We use AWS cloud to host ecommerce stores that scale with traffic.
Problem statement
Recently we noticed that we had high traffic on our servers and servers were Autoscaling to match the traffic. Upon inspection we found, traffic was from GoogleBot. We looked at the URL’s and realized, GoogleBot was trying to access same category page urls with different filters. This should not happen unless you allow everything in Robots.txt
And there it is, Robots allows everything for GoogleBot
Such a rule becomes problematic in following situation.
Consider following Product Listing page for Hugo Boss perfume category.
As you can see we have size filters.
These swatches are links. Clicking on any swatch results in going to a link of format
perfumewebsite.com/hugo-boss.html?size=30ML&size=40ML
perfumewebsite.com/hugo-boss.html?size=40ML&size=30ML
…… and so on.
Crawlers go to a link and then crawl links found on the new page. In this case, crawler will go on 30ML swatch and then it would see other swatches.
This can lead to more than 3628800 url being crawled for 10 swatches. We confirmed this find by going to Google Search Console -> Crawler stats section.

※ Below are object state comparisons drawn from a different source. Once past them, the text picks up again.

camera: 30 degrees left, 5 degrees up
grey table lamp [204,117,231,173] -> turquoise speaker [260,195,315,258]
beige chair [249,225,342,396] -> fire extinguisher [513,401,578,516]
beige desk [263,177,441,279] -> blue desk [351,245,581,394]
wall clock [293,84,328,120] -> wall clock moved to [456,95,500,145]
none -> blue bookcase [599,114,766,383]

This harms the website in 3 ways
- Google has to crawl more URL’s, which hurts website’s crawl budget.
- These filter requests are not served from page cache so they land directly on server and generate load on origin server. This affects actual customer experience. And you have to pay more for the compute.

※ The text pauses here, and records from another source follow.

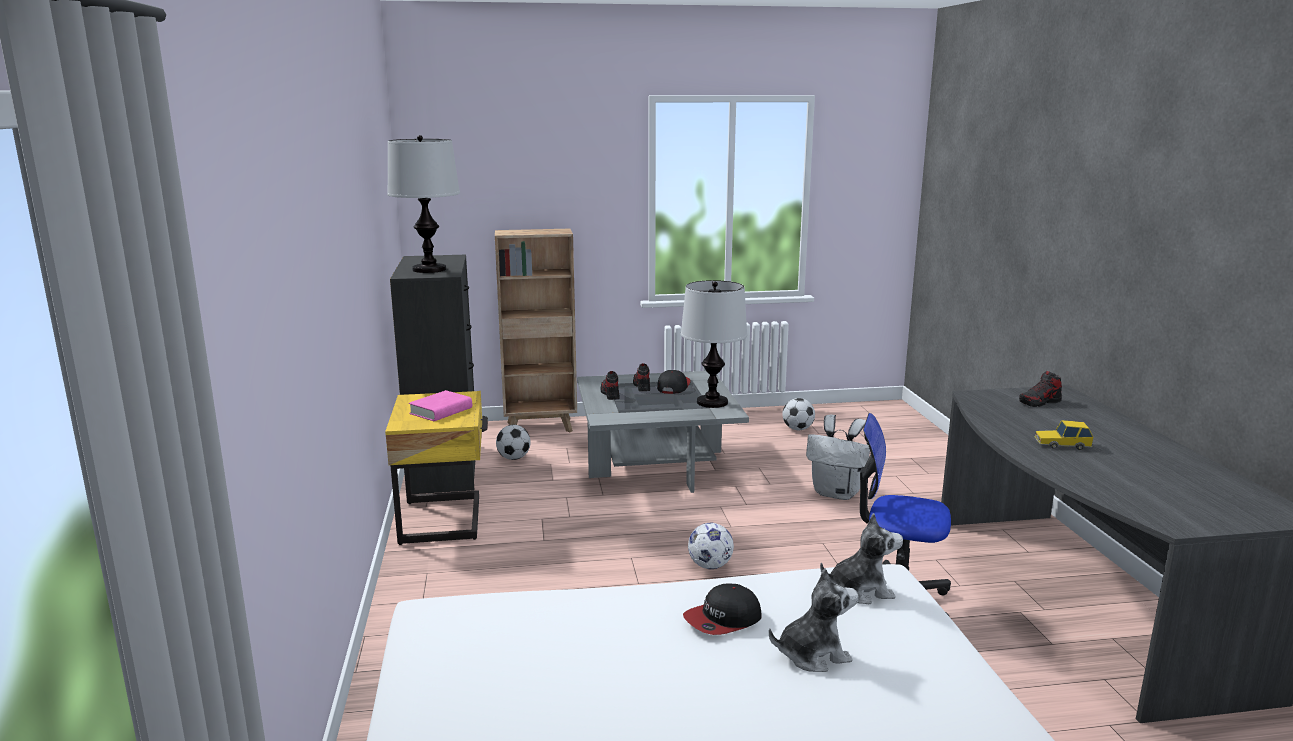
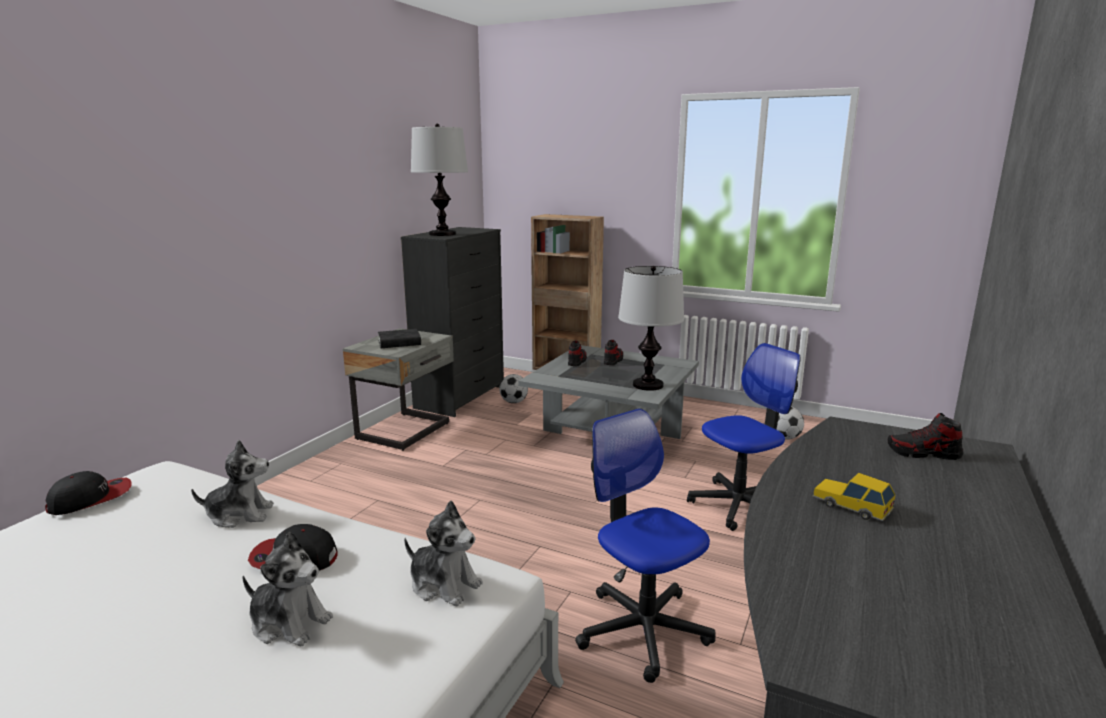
camera: 35 degrees right, 0 degrees up
yellow nightstand [385,391,488,545] -> grey nightstand [343,328,454,451]
pink book [409,390,472,421] -> black book [378,329,421,348]
cap [657,370,691,394] -> cap moved to [45,471,132,515]
football [688,523,734,569] -> none
white backpack [806,414,870,500] -> office chair [687,343,801,531]
none -> plush toy [191,440,274,528]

- You will be charged higher for using more network bandwidth (because you are serving more requests).
How to fix it?
Update the robot txt and remove a rule like
User-agent: Googlebot
Disallow:
User-agent: Googlebot-image
Disallow:
Make sure you are not googlebot is not crawling URL’s that you don’t want it to. Check Crawler stats in Google search console and mind crawl budget.